GLSL: How to access nearby vertex colors? (bilinear interpolation without uniforms)

I'm trying to make bilinear color interpolation on a quad, i succeeded with the help of my previous question on here, but it has bad performance because its requires me to repeat glBegin() and glEnd() and 4 times glUniform() before glBegin().

The question is: is it anyhow pos开发者_开发技巧sible to apply bilinear color interpolation on a quad like this:

glBegin(GL_QUADS);
    glColor4f(...); glVertexAttrib2f(uv, 0, 0); glTexCoord2f(...); glVertex3f(...);
    glColor4f(...); glVertexAttrib2f(uv, 1, 0); glTexCoord2f(...); glVertex3f(...);
    glColor4f(...); glVertexAttrib2f(uv, 1, 1); glTexCoord2f(...); glVertex3f(...);
    glColor4f(...); glVertexAttrib2f(uv, 0, 1); glTexCoord2f(...); glVertex3f(...);
... // here can be any amount of quads without repeating glBegin()/glEnd()
glEnd();

To do this, i think i should somehow access the nearby vertex colors, but how?
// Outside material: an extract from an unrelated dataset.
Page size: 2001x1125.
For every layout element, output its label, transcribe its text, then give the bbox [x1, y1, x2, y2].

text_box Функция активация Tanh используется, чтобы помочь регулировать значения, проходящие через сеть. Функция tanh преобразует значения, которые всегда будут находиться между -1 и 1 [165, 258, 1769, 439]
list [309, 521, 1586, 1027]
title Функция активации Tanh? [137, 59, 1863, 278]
Or is there any other solutions for this?

I need this to work this way so i can easily switch between different interpolation shaders.
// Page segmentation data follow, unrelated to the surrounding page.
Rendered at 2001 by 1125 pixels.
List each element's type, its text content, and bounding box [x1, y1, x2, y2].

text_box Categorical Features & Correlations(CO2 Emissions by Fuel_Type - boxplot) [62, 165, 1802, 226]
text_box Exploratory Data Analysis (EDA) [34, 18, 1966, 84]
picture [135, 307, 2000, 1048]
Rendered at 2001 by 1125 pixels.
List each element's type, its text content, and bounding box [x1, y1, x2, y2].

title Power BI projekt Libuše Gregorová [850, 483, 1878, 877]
Any other solution that works with one glBegin() command is good too, but sending all corner colors per vertex isnt acceptable, unless thats the only solution here?

Edit: The example code uses immediate mode for clarity only. Even with vertex arrays/buffers the problem would be the same: i would have to split the rendering calls into 4 vertices chunks, which causes the whole speed drop here!
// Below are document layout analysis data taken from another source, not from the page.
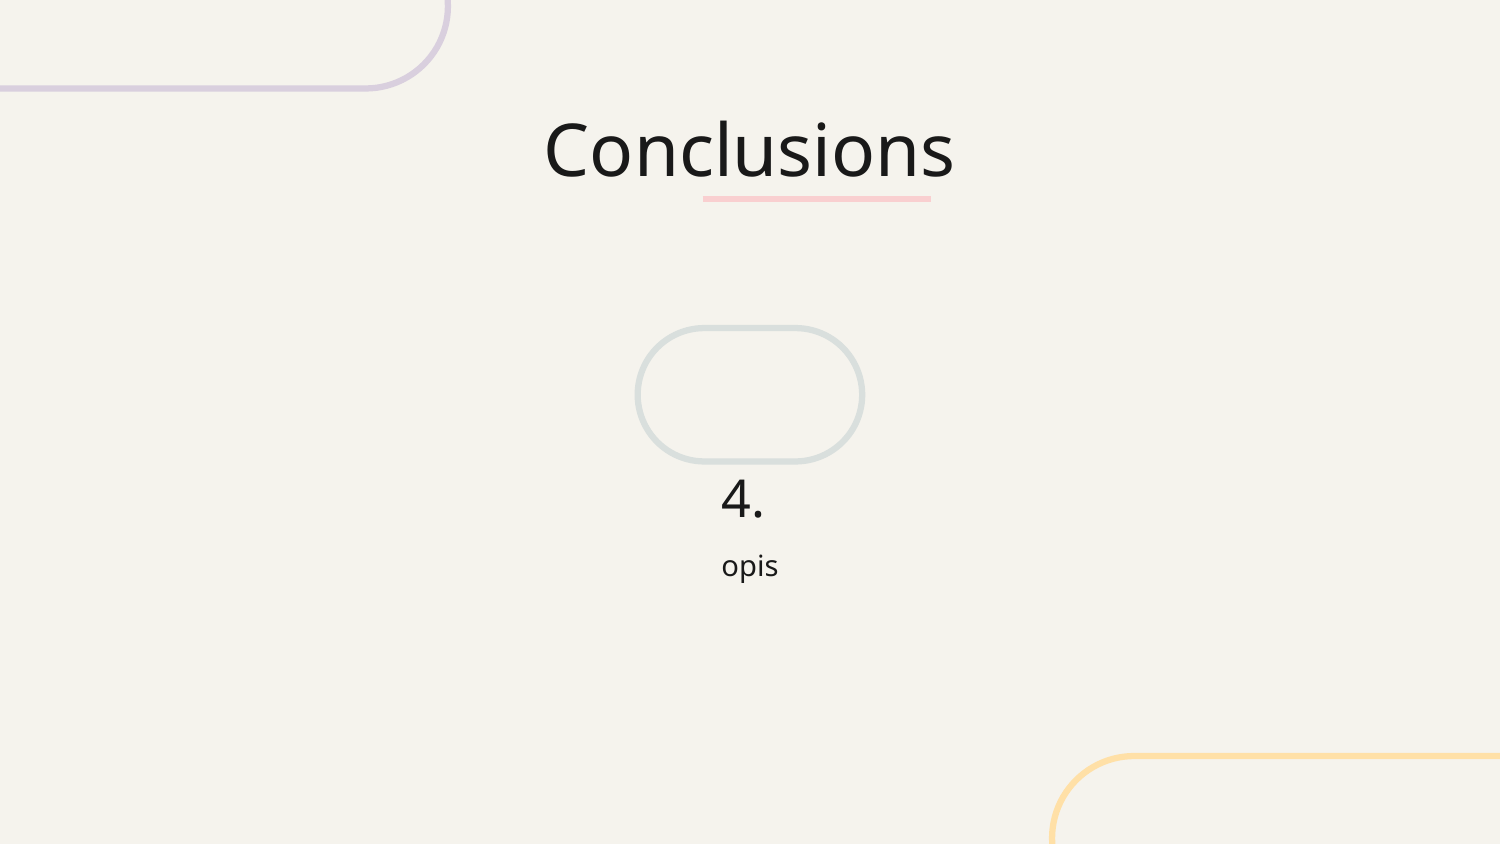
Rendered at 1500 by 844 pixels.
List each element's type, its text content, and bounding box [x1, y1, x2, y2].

title Conclusions [118, 88, 1382, 183]
title 4. [558, 456, 942, 531]
subtitle opis [558, 531, 942, 666]
text_box [637, 328, 863, 462]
Long story short: You cannot do this with a vertex shader.

The interpolator (or rasterizer) is one of the components of the graphics pipeline that is not programmable. Given how the graphics pipe works, neither a vertex shader nor a fragment shader are allowed access to anything but their vertex (or fragment, respectively), for reasons of speed, simplicity, and parallelism.

The workaround is to use a texture lookup, which has already been noted in previous answers.

In newer versions of OpenGL (3.0 and up I believe?) there is now the concept of a geometry shader. Geometry shaders are more complicated to implement than the relatively simple vertex and fragment shaders, but geometry shaders are given topological information. That is, they execute on a primitive (triangle, line, quad, etc) rather than a single point. With that information, they could create additional geometry in order to resolve your alternate color interpolation method.

However, that's far more complicated than necessary. I'd stick with a 4 texel texture map and implement your logic in your fragment lookup.

Under the hood, OpenGL (and all the hardware that it drives) will do everything as triangles, so if you choose to blend colors via vertex interpolation, it will be triangular interpolation because the hardware doesn't work any other way.

If you want "quad" interpolation, you should put your colors into a texture, because in hardware a texture is always "quad" shaped.

If you really think it's the number of draws that cause your performance drop, you can try to use Instancing (Using glDrawArrayInstanced+glVertexAttribDivisor), available in GL 3.1 core.

An alternative might be point sprites, depending on your usage model (mostly, maximum size of your quads, and are they always perpendicular to the view). That's available since GL 2.0 core.

Linear interpolation with colours specified per vertex can be set up efficiently using glColorPointer. Similarly you should use glTexCoordPointer/glVertexAttribPointer/glVertexPointer to replace all those individual per-vertex calls with a single call referencing the data in an array. Then render all your quads with a single (or at most a handful of) glDrawArrays or glDrawElements call. You'll see a huge improvement from this even without VBOs (which just change where the arrays are stored).

You mention you want to change shaders (between ShaderA and ShaderB say) on a quad by quad basis. You should either:

• Arrange things so you can batch all of the ShaderA quads together and all the ShaderB quads together and render all of each together with a single call. Changing shader is generally quite expensive so you want to minimise the number of changes.

or

• Implement all the different shader logic you want in a single "unified" shader, but selected by another vertex attribute which selects between the different codepaths. Whether this is anywhere near as efficient as the batching approach (which is preferable) depends on whether or not each "tile" of SIMD shaders tends to have to run a mixture of paths or just one.